Austin Powers – Teil eins

Wie man einen Austin anmeldet. Oder auch nicht.

07.03.2011 Autorevue Magazin

Dienstag:
Was so alles passiert, während ich am Straßenrand stehe: Viele Autos fahren vorbei; bei der Typisierungsstelle verpufft mein Termin zur Oldtimertypisierung höchst ungenutzt; meine Freundin findet auf­munternde Worte am Telefon; mein Vater findet ein Abschleppseil in meiner Garage und den Weg zu mir; ich finde zwischenzeitlich Trost in der wunderbaren Club­zeitung des Landcrab Owners Club International: eine ganze Seite mit Lucas „Prince of Darkness“ Witzen (für die Jüngeren: eine seltsamer­weise noch immer existente ­britische Firma, die bis heute als Erfinder elektrischer Finsternis gilt), zum Beispiel: „A Lucas Switch has three positions: smit, smoulder and ignite.“

Donnerstag:
Schmutzbrösel wieder aus dem Austin-Vergaser geblasen.
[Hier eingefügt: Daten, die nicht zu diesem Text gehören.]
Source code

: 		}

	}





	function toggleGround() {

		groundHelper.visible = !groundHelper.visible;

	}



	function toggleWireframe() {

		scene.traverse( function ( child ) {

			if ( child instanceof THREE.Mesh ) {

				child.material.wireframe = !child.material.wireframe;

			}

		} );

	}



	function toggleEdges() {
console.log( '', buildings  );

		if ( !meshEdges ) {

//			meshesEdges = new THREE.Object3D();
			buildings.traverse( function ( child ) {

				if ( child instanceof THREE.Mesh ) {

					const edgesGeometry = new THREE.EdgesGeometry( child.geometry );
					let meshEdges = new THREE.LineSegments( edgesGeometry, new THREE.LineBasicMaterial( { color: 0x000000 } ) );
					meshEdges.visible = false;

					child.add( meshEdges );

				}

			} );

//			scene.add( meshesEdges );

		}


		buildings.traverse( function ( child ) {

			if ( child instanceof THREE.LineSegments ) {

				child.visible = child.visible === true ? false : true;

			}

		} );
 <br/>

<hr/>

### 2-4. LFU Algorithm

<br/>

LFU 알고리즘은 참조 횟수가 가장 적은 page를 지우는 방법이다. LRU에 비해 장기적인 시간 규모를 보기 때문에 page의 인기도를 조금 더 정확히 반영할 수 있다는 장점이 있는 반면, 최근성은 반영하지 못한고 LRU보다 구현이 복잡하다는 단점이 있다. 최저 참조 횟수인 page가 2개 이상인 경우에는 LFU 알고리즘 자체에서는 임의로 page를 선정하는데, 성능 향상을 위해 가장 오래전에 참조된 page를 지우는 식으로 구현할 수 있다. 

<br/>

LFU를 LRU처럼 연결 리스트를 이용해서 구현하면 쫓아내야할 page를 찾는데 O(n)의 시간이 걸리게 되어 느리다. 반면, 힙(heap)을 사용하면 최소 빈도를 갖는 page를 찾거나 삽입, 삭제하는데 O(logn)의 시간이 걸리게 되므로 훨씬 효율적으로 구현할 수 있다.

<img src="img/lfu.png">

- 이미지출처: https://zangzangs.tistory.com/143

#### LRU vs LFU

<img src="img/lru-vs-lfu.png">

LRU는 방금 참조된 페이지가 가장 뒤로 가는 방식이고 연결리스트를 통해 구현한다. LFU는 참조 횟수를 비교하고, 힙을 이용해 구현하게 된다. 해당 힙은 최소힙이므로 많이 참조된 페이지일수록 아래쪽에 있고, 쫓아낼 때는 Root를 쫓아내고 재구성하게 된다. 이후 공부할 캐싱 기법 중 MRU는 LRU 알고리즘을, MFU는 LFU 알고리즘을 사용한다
Bei der diesmaligen Probefahrt rolle ich immerhin schon direkt vor der Gartentür aus, was den Heimtransport drastisch erleichtert.

Samstag:
Genaue Ursachenforschung ergibt: Ich bin die Blonde aus dümmlichen Stammtischwitzen. Wer kann bei theoretisch halb vollem Tank und auf halb pendelnder Tankuhr auch ahnen, dass das Benzin über den Winter ausgeronnen ist? Ich jedenfalls nicht (und die Tankuhr auch nicht).

Sonntag:
Öffnen eigener Augen führt zu der Erkenntnis, dass die Weltherrschaft perfekt zwischen Nacktschnecken (Freiluft) und Mardern (vor allem Oldtimer-Abstell­plätze) aufgeteilt ist. Sind Schnecken somit die Marder der Wiesen, nur langsamer? Sind Marder die Schnecken der Hohlräume, nur pelziger? Was kommt raus, wenn sich die verbünden? Würden sie eventuell auch die politische Verantwortung für die nächste Panne mit dem Austin übernehmen? Zu welchen Teilen?

Mittwoch:
Ein Ereignis, mit dem niemand rechnen konnte: Von einer Ausfahrt mit dem Austin erstmals AUS EIGENER KRAFT wieder heimgekommen. (Ja, ­tatsächlich seine Kraft.)